Téhéran avait vivement critiqué le déploiement à Bahreïn d'unités de la force conjointe des monarchies du Golfe, le "Bouclier de la Péninsule", notamment saoudiennes, venues épauler Manama pour venir à bout du mouvement de contestation.

Mais la commission a innocenté les troupes du Golfe affirmant qu'elle n'a "relevé aucune preuve de violations des droits de l'Homme, liées à la présence d'unités de la force du +Bouclier de la Péninsule+ déployées depuis le 14 mars à Bahreïn".

Amnesty International a favorablement réagi à la publication du rapport de cette commission formée de cinq juristes renommés.

"Le rapport a reconnu que la torture était largement employée" et fait "de très bonnes recommandations", a déclaré à l'AFP Saïd Boumedouha, chercheur chargé de Bahreïn, ajoutant que le principal défi posé aux autorités était de les appliquer.

La publication du rapport est intervenue alors que des heurts ont opposé mercredi matin des manifestants aux forces de l'ordre dans des villages chiites autour de Manama.

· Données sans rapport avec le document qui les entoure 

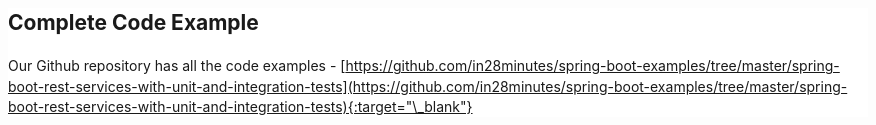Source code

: ## Complete Code Example

Our Github repository has all the code examples - [https://github.com/in28minutes/spring-boot-examples/tree/master/spring-boot-rest-services-with-unit-and-integration-tests](https://github.com/in28minutes/spring-boot-examples/tree/master/spring-boot-rest-services-with-unit-and-integration-tests){:target="\_blank"}
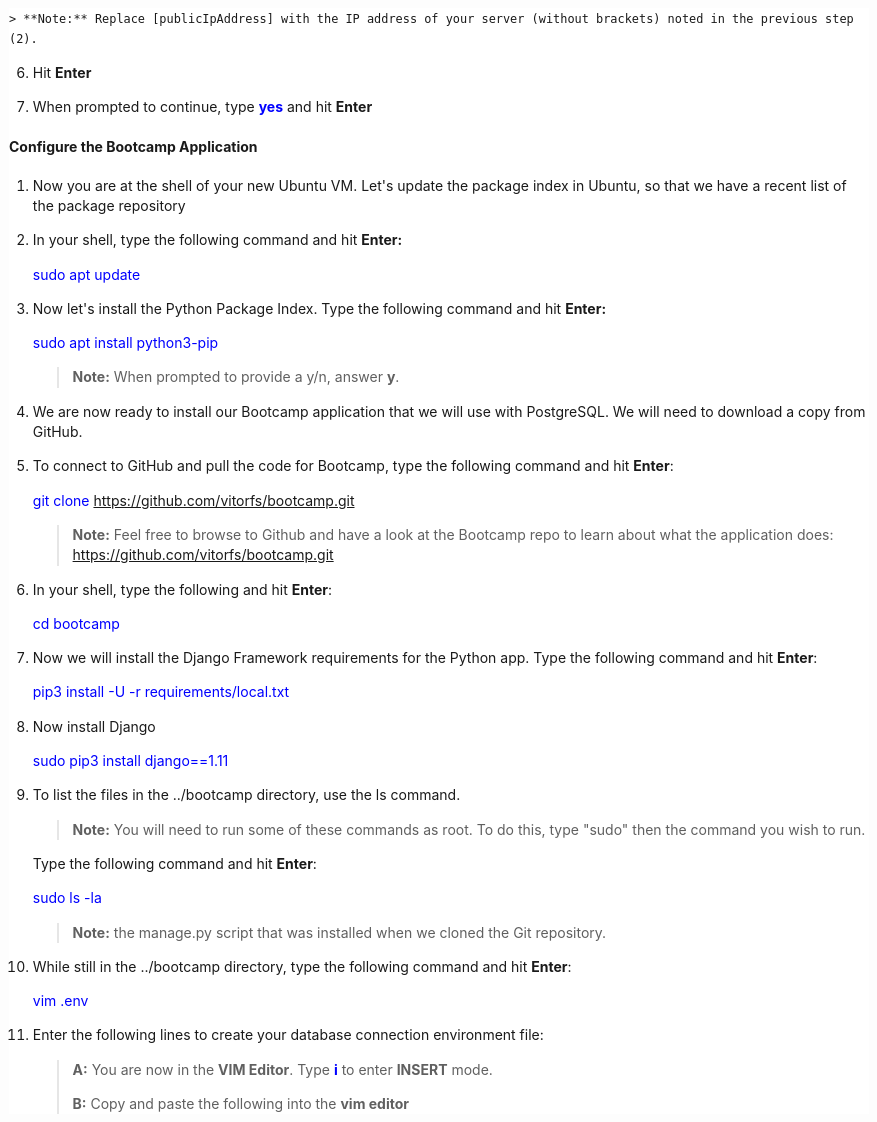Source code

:     > **Note:** Replace [publicIpAddress] with the IP address of your server (without brackets) noted in the previous step (2).

6. Hit **Enter**

7. When prompted to continue, type <span style="color:blue">**yes** </span>and hit **Enter**

#### Configure the Bootcamp Application
1. Now you are at the shell of your new Ubuntu VM. Let's update the package index in Ubuntu, so that we have a recent list of the package repository

2. In your shell, type the following command and hit **Enter:**

     <span style="color:blue"> sudo apt update

3. Now let's install the Python Package Index. Type the following command and hit **Enter:**

     <span style="color:blue"> sudo apt install python3-pip

    > **Note:** When prompted to provide a y/n, answer **y**.

4. We are now ready to install our Bootcamp application that we will use with PostgreSQL. We will need to download a copy from GitHub.

5. To connect to GitHub and pull the code for Bootcamp, type the following command and hit **Enter**:

     <span style="color:blue"> git clone https://github.com/vitorfs/bootcamp.git
 
    > **Note:** Feel free to browse to Github and have a look at the Bootcamp repo to learn about what the application does: https://github.com/vitorfs/bootcamp.git

6. In your shell, type the following and hit **Enter**:

      <span style="color:blue"> cd bootcamp
7. Now we will install the Django Framework requirements for the Python app.  Type the following command and hit **Enter**:

      <span style="color:blue"> pip3 install -U -r requirements/local.txt

8. Now install Django
	
      <span style="color:blue"> sudo pip3 install django==1.11
	  
9. To list the files in the ../bootcamp directory, use the ls command. 

    > **Note:** You will need to run some of these commands as root. To do this, type "sudo" then the command you wish to run.

   Type the following command and hit **Enter**:

      <span style="color:blue"> sudo ls -la
    
    > **Note:** the manage.py script that was installed when we cloned the Git repository.         
   
10. While still in the ../bootcamp directory, type the following command and hit **Enter**:

      <span style="color:blue"> vim .env

11. Enter the following lines to create your database connection environment file:

    > **A:** You are now in the **VIM Editor**. Type <span style="color:blue">**i** </span> to enter **INSERT** mode.
    >     
    > **B:** Copy and paste the following into the **vim editor**
    >
     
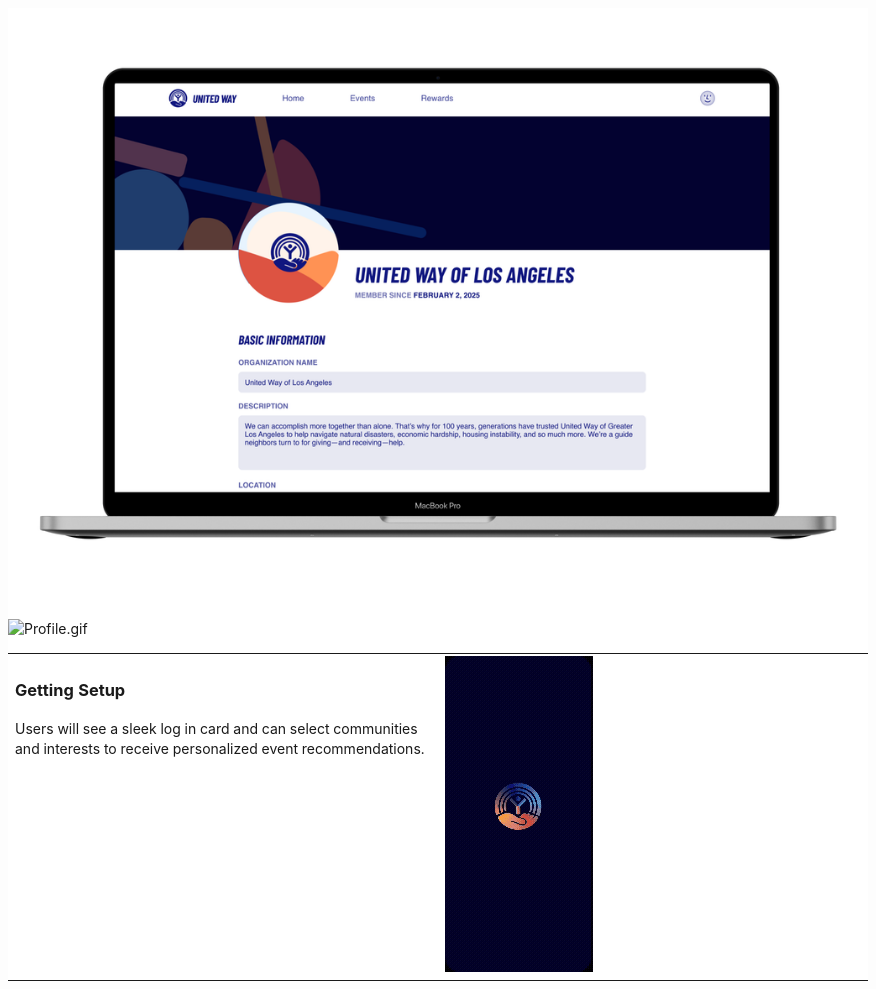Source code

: ![Artboard (1).png](https://raw.githubusercontent.com/lablueprint/website/master/src/app/assets/images/projects/EO/Artboard_(1).png)

![Profile.gif](https://raw.githubusercontent.com/lablueprint/website/master/src/app/assets/images/projects/EO/prfole.gif)

<table float="center">
  <tbody>
    <tr>
      <td width="50%" style="vertical-align: top;">
        <h3>Getting Setup </h3>
        <p>
          Users will see a sleek log in card and can select communities and interests 
          to receive personalized event recommendations.
        </p>
      </td>
      <td width="50%">
        <img src="https://raw.githubusercontent.com/lablueprint/website/master/src/app/assets/images/projects/EO/sign_in.gif" alt="Login Setup">
      </td>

Un homme a trouvé la mort dans un accident dans le village chiite de Aali, où la police dispersait, à l'aide de grenades lacrymogènes et de balles en caoutchouc, des protestataires scandant des slogans hostiles à la monarchie, selon des témoins et une correspondante de l'AFP.

Selon Nabil Rajab, un militant de l'opposition, la victime se trouvait dans sa voiture quand la police l'a poursuivie, et son véhicule a heurté un mur. Le ministère de l'Intérieur a affirmé que l'homme était mort dans un accident de voiture et qu'une enquête était en cours.

Des affrontements ont également eu lieu dans la localité chiite de Sitra, où les habitants protestaient contre la mort vendredi d'un adolescent, heurté par un véhicule de la police.